USCIS Took Steps To Prevent Abuse, Fraud In Employment-Based Visa Programs
US administration under Trump leadership has taken a series of steps to prevent abuse and fraud in the employment-based visa programs, including H-1B, a top official from the USCIS told lawmakers on Thursday.
Prominent among these include ensuring the fees that certain H-1B petitioners must now pay ultimately help to train US workers, clarifying calculation guidelines for the 1-year foreign employment requirement for L-1 petitions in order to ensure consistent adjudication.

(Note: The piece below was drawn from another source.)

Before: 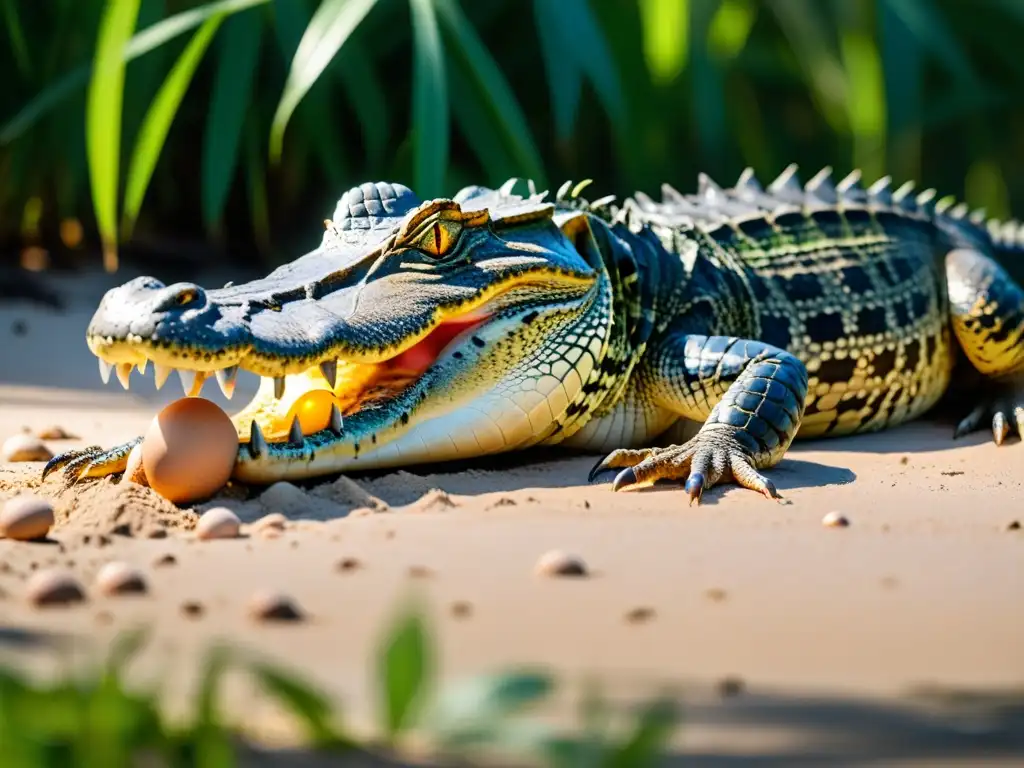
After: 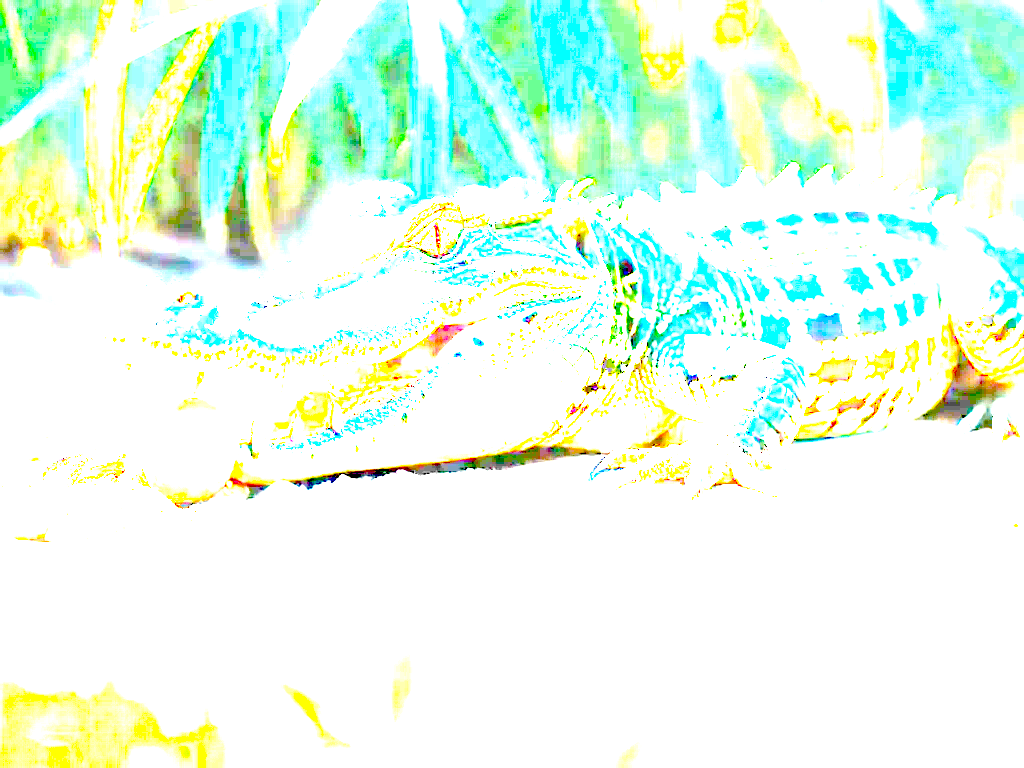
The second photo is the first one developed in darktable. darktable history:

Among other steps are changing the H-1B cap selection process in order to increase the chances of selection for beneficiaries who have earned a master's degree or higher from a US institution
US administration has also created a USCIS H-1B and H-2B fraud reporting online tip form along with creating an H-1B Employer Data Hub to provide information to the public on employers petitioning for H-1B workers, Edlow said.
The USCIS has issued the first report of its kind estimating the number of H-1B nonimmigrants authorized to work in the United States and has instituted electronic filing for multiple forms and, for the first time ever, using an electronic registration process for the purpose of H-1B cap selection.
Most recently, litigation resulted in USCIS being forced to overturn H-1B policy memoranda that were deemed to contravene the Immigration and Nationality Act. Issuing improper denials, resulting in the time and money spent fending unlawful decisions unnecessarily, drain agency resources that could be better used in eliminating case backlogs.